Your task:
Beginning at the line that contains "This endpoint allows", reproduce the entries below exactly, ending with the line that contains "- [ ] **Mobile-Friendly". Omit each picture.

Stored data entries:
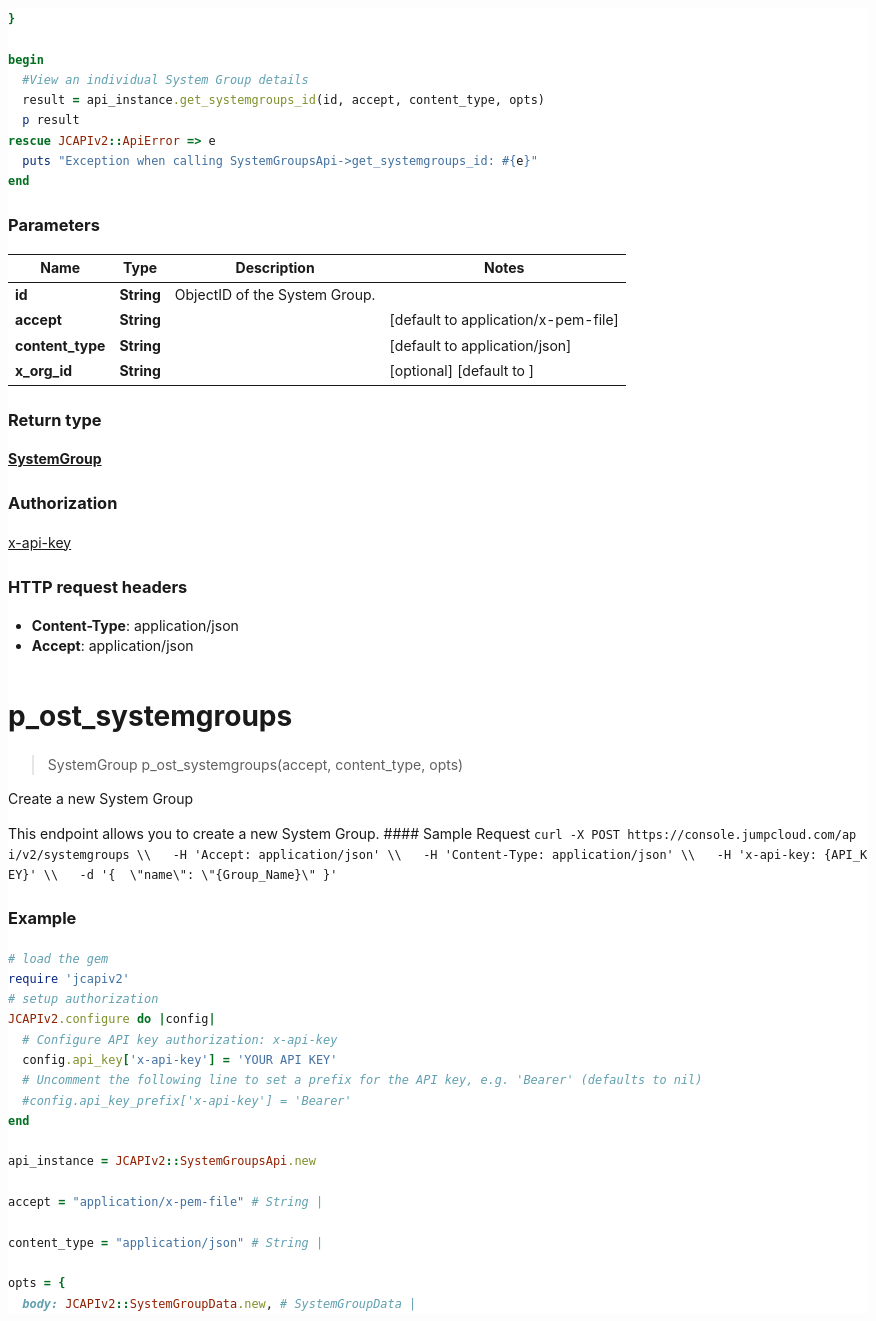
 ```ruby
}

begin
  #View an individual System Group details
  result = api_instance.get_systemgroups_id(id, accept, content_type, opts)
  p result
rescue JCAPIv2::ApiError => e
  puts "Exception when calling SystemGroupsApi->get_systemgroups_id: #{e}"
end
```

### Parameters

Name | Type | Description  | Notes
------------- | ------------- | ------------- | -------------
 **id** | **String**| ObjectID of the System Group. | 
 **accept** | **String**|  | [default to application/x-pem-file]
 **content_type** | **String**|  | [default to application/json]
 **x_org_id** | **String**|  | [optional] [default to ]

### Return type

[**SystemGroup**](SystemGroup.md)

### Authorization

[x-api-key](../README.md#x-api-key)

### HTTP request headers

 - **Content-Type**: application/json
 - **Accept**: application/json



# **p_ost_systemgroups**
> SystemGroup p_ost_systemgroups(accept, content_type, opts)

Create a new System Group

This endpoint allows you to create a new System Group.  #### Sample Request  ``` curl -X POST https://console.jumpcloud.com/api/v2/systemgroups \\   -H 'Accept: application/json' \\   -H 'Content-Type: application/json' \\   -H 'x-api-key: {API_KEY}' \\   -d '{  \"name\": \"{Group_Name}\" }'  ```

### Example
```ruby
# load the gem
require 'jcapiv2'
# setup authorization
JCAPIv2.configure do |config|
  # Configure API key authorization: x-api-key
  config.api_key['x-api-key'] = 'YOUR API KEY'
  # Uncomment the following line to set a prefix for the API key, e.g. 'Bearer' (defaults to nil)
  #config.api_key_prefix['x-api-key'] = 'Bearer'
end

api_instance = JCAPIv2::SystemGroupsApi.new

accept = "application/x-pem-file" # String | 

content_type = "application/json" # String | 

opts = { 
  body: JCAPIv2::SystemGroupData.new, # SystemGroupData | 
```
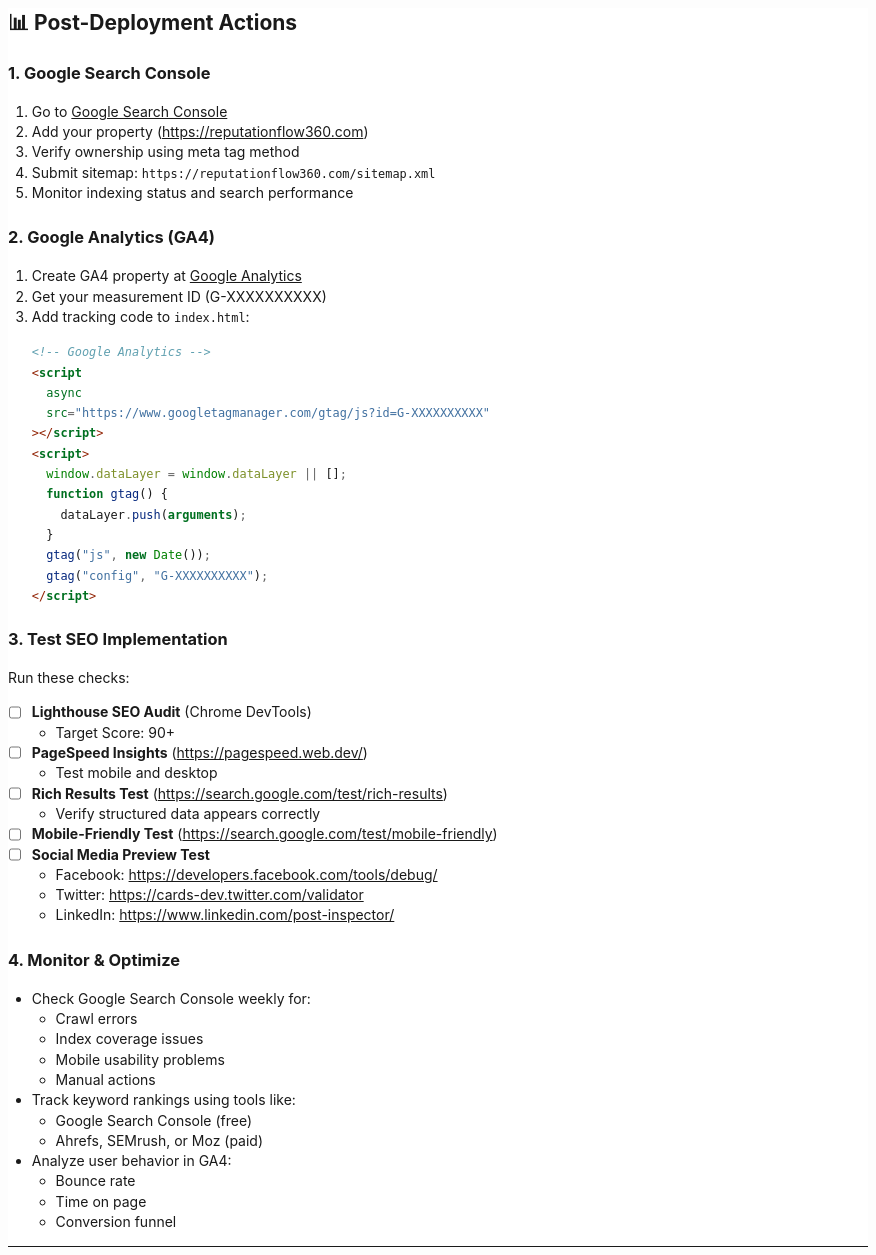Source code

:
## 📊 Post-Deployment Actions

### 1. Google Search Console

1. Go to [Google Search Console](https://search.google.com/search-console)
2. Add your property (https://reputationflow360.com)
3. Verify ownership using meta tag method
4. Submit sitemap: `https://reputationflow360.com/sitemap.xml`
5. Monitor indexing status and search performance

### 2. Google Analytics (GA4)

1. Create GA4 property at [Google Analytics](https://analytics.google.com)
2. Get your measurement ID (G-XXXXXXXXXX)
3. Add tracking code to `index.html`:
   ```html
   <!-- Google Analytics -->
   <script
     async
     src="https://www.googletagmanager.com/gtag/js?id=G-XXXXXXXXXX"
   ></script>
   <script>
     window.dataLayer = window.dataLayer || [];
     function gtag() {
       dataLayer.push(arguments);
     }
     gtag("js", new Date());
     gtag("config", "G-XXXXXXXXXX");
   </script>
   ```

### 3. Test SEO Implementation

Run these checks:

- [ ] **Lighthouse SEO Audit** (Chrome DevTools)
  - Target Score: 90+
- [ ] **PageSpeed Insights** (https://pagespeed.web.dev/)
  - Test mobile and desktop
- [ ] **Rich Results Test** (https://search.google.com/test/rich-results)
  - Verify structured data appears correctly
- [ ] **Mobile-Friendly Test** (https://search.google.com/test/mobile-friendly)
- [ ] **Social Media Preview Test**
  - Facebook: https://developers.facebook.com/tools/debug/
  - Twitter: https://cards-dev.twitter.com/validator
  - LinkedIn: https://www.linkedin.com/post-inspector/

### 4. Monitor & Optimize

- Check Google Search Console weekly for:
  - Crawl errors
  - Index coverage issues
  - Mobile usability problems
  - Manual actions
- Track keyword rankings using tools like:
  - Google Search Console (free)
  - Ahrefs, SEMrush, or Moz (paid)
- Analyze user behavior in GA4:
  - Bounce rate
  - Time on page
  - Conversion funnel

---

Response to this task:
This endpoint allows you to create a new System Group.  #### Sample Request  ``` curl -X POST https://console.jumpcloud.com/api/v2/systemgroups \\   -H 'Accept: application/json' \\   -H 'Content-Type: application/json' \\   -H 'x-api-key: {API_KEY}' \\   -d '{  \"name\": \"{Group_Name}\" }'  ```

### Example
```ruby
# load the gem
require 'jcapiv2'
# setup authorization
JCAPIv2.configure do |config|
  # Configure API key authorization: x-api-key
  config.api_key['x-api-key'] = 'YOUR API KEY'
  # Uncomment the following line to set a prefix for the API key, e.g. 'Bearer' (defaults to nil)
  #config.api_key_prefix['x-api-key'] = 'Bearer'
end

api_instance = JCAPIv2::SystemGroupsApi.new

accept = "application/x-pem-file" # String | 

content_type = "application/json" # String | 

opts = { 
  body: JCAPIv2::SystemGroupData.new, # SystemGroupData | 
```
Source code

:
## 📊 Post-Deployment Actions

### 1. Google Search Console

1. Go to [Google Search Console](https://search.google.com/search-console)
2. Add your property (https://reputationflow360.com)
3. Verify ownership using meta tag method
4. Submit sitemap: `https://reputationflow360.com/sitemap.xml`
5. Monitor indexing status and search performance

### 2. Google Analytics (GA4)

1. Create GA4 property at [Google Analytics](https://analytics.google.com)
2. Get your measurement ID (G-XXXXXXXXXX)
3. Add tracking code to `index.html`:
   ```html
   <!-- Google Analytics -->
   <script
     async
     src="https://www.googletagmanager.com/gtag/js?id=G-XXXXXXXXXX"
   ></script>
   <script>
     window.dataLayer = window.dataLayer || [];
     function gtag() {
       dataLayer.push(arguments);
     }
     gtag("js", new Date());
     gtag("config", "G-XXXXXXXXXX");
   </script>
   ```

### 3. Test SEO Implementation

Run these checks:

- [ ] **Lighthouse SEO Audit** (Chrome DevTools)
  - Target Score: 90+
- [ ] **PageSpeed Insights** (https://pagespeed.web.dev/)
  - Test mobile and desktop
- [ ] **Rich Results Test** (https://search.google.com/test/rich-results)
  - Verify structured data appears correctly
- [ ] **Mobile-Friendly Test** (https://search.google.com/test/mobile-friendly)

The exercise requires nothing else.